At addanode this runs through our asset & condition monitoring and mining optimisation solutions on one addaNet platform — so reliability sits alongside your safety and production data instead of in a silo. Because we build both the hardware and the software in-house and support it locally, we scope for payback on your most critical assets first, not for sensor count — and it's built to survive the conditions your equipment actually works in.
Frequently asked questions
What is the difference between preventive and predictive maintenance?
Preventive maintenance services equipment on a fixed schedule regardless of its actual condition, so you risk servicing too early or too late. Predictive maintenance uses live sensor data — vibration, temperature, current — to detect a developing fault weeks ahead, so you intervene exactly when the machine needs it. Predictive cuts both unplanned failures and wasted servicing.
Does predictive maintenance replace oil analysis?
No — it complements it. Oil analysis is a valuable periodic snapshot of wear; real-time IoT monitoring watches the asset continuously between samples, catching faults that develop in the weeks between lab tests and alerting you the moment a trend turns. Keep your lab and add live sensing for full coverage.
Which mining assets should we monitor first?
Rank equipment by the cost of an unplanned stop — mills, crushers, conveyors, critical pumps, fans and gearboxes whose failure halts production or threatens safety. Instrument from the top of that list down, only while the payback holds. Starting with the most critical assets gives the fastest, easiest-to-justify return.

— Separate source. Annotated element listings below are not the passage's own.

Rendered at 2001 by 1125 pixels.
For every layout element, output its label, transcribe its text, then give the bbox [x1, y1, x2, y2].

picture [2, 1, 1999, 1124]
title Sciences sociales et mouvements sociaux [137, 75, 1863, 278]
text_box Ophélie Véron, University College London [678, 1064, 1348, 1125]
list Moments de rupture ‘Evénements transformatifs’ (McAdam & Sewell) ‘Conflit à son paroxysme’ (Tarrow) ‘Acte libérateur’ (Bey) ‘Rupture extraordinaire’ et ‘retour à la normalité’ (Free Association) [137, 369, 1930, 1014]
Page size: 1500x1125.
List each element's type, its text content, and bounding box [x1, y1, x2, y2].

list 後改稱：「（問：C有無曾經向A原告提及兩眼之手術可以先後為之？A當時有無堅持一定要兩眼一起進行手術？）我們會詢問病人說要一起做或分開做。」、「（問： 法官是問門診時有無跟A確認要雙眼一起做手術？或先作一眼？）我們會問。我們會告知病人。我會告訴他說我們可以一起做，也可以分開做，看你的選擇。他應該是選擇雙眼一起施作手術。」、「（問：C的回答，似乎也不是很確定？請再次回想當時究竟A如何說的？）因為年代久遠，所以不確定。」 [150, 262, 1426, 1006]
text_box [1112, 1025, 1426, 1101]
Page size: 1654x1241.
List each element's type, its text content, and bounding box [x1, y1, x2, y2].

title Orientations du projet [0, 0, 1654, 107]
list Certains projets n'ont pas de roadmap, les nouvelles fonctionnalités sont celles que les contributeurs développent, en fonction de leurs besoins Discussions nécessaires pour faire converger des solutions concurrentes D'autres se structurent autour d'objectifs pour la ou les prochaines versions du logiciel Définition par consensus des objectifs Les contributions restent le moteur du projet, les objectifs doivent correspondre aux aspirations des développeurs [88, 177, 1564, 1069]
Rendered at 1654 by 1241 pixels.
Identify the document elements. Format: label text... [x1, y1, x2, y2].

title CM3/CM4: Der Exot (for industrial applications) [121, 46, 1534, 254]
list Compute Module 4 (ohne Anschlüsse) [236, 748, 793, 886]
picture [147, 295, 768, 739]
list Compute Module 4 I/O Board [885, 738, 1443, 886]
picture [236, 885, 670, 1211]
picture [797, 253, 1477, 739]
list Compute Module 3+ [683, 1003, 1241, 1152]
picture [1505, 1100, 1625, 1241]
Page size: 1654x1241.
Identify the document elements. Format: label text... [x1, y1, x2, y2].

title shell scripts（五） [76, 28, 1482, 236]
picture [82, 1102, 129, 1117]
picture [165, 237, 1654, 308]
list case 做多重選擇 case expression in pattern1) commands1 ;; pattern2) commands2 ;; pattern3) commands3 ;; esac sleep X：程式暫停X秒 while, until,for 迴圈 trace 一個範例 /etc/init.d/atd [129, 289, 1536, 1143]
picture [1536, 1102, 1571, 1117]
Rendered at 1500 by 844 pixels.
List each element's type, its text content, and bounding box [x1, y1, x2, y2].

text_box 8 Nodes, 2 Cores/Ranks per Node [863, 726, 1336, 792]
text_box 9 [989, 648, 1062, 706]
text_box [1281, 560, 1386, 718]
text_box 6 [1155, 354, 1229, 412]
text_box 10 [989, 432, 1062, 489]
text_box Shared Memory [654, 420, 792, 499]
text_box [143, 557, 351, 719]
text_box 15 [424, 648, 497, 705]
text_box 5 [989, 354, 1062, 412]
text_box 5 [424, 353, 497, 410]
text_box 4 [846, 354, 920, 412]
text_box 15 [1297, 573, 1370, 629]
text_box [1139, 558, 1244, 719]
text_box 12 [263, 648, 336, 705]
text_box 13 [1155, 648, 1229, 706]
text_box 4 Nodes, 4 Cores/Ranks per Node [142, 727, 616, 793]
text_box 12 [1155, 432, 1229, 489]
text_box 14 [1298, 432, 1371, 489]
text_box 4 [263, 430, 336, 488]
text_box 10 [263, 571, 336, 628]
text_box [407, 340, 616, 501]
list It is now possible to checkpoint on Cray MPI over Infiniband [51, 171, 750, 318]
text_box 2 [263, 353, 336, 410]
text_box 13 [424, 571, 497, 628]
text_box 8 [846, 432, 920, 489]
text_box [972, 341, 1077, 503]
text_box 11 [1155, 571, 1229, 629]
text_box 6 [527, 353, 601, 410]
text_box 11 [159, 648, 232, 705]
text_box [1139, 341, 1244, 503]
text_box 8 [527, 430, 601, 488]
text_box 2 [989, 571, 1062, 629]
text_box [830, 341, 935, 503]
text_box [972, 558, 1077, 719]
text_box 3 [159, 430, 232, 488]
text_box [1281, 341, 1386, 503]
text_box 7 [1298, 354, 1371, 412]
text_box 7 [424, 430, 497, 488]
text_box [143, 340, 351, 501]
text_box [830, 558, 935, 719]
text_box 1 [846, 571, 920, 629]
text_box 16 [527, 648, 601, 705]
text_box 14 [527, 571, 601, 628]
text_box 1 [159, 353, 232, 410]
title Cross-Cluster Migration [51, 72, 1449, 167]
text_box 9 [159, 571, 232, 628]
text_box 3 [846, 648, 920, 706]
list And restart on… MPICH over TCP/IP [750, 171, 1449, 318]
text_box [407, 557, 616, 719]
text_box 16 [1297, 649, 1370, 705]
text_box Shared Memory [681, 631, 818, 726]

How quickly does it pay back on heavy mining equipment?
Usually fast, because the downtime it prevents is so expensive. When one unplanned stop of a critical mill or conveyor costs a shift of production, preventing even a handful of failures a year covers the monitoring system many times over. The business case is driven by the cost of the failures you avoid.
Do we need a full-time vibration analyst to run it?
Not for a well-scoped programme. Automated baselining and trend alerting let your existing maintenance team act on clear warnings, with specialist analysis reserved for the few most critical machines and the occasional deep diagnosis. Tools usable by your current team, plus local support, are what make it stick.